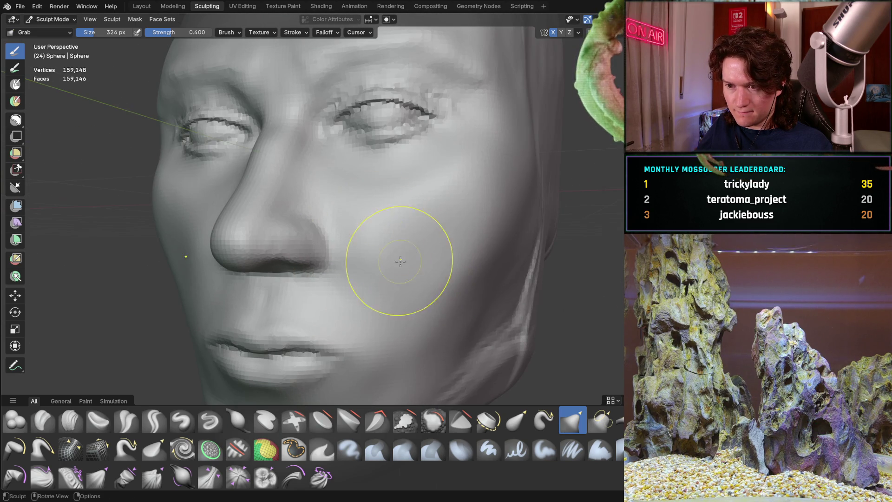
Pull the cheek beside the nose with the Grab brush, then turn the head forward.
mouse_move(457, 287)
middle_mouse_down()
mouse_move(381, 242)
mouse_move(406, 251)
mouse_move(378, 229)
mouse_move(411, 245)
mouse_move(473, 247)
middle_mouse_up()
mouse_move(469, 255)
middle_mouse_down()
mouse_move(475, 282)
mouse_move(514, 219)
mouse_move(478, 246)
middle_mouse_up()
left_click_drag(223, 294, 214, 288)
mouse_move(239, 298)
middle_mouse_down()
mouse_move(214, 294)
mouse_move(249, 259)
mouse_move(301, 256)
mouse_move(232, 256)
mouse_move(249, 233)
mouse_move(233, 253)
mouse_move(254, 273)
middle_mouse_up()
================
Required action - When you copy the entries above, keep every word exactly and omit the images.

The answer -
Pull the cheek beside the nose with the Grab brush, then turn the head forward.
mouse_move(457, 287)
middle_mouse_down()
mouse_move(381, 242)
mouse_move(406, 251)
mouse_move(378, 229)
mouse_move(411, 245)
mouse_move(473, 247)
middle_mouse_up()
mouse_move(469, 255)
middle_mouse_down()
mouse_move(475, 282)
mouse_move(514, 219)
mouse_move(478, 246)
middle_mouse_up()
left_click_drag(223, 294, 214, 288)
mouse_move(239, 298)
middle_mouse_down()
mouse_move(214, 294)
mouse_move(249, 259)
mouse_move(301, 256)
mouse_move(232, 256)
mouse_move(249, 233)
mouse_move(233, 253)
mouse_move(254, 273)
middle_mouse_up()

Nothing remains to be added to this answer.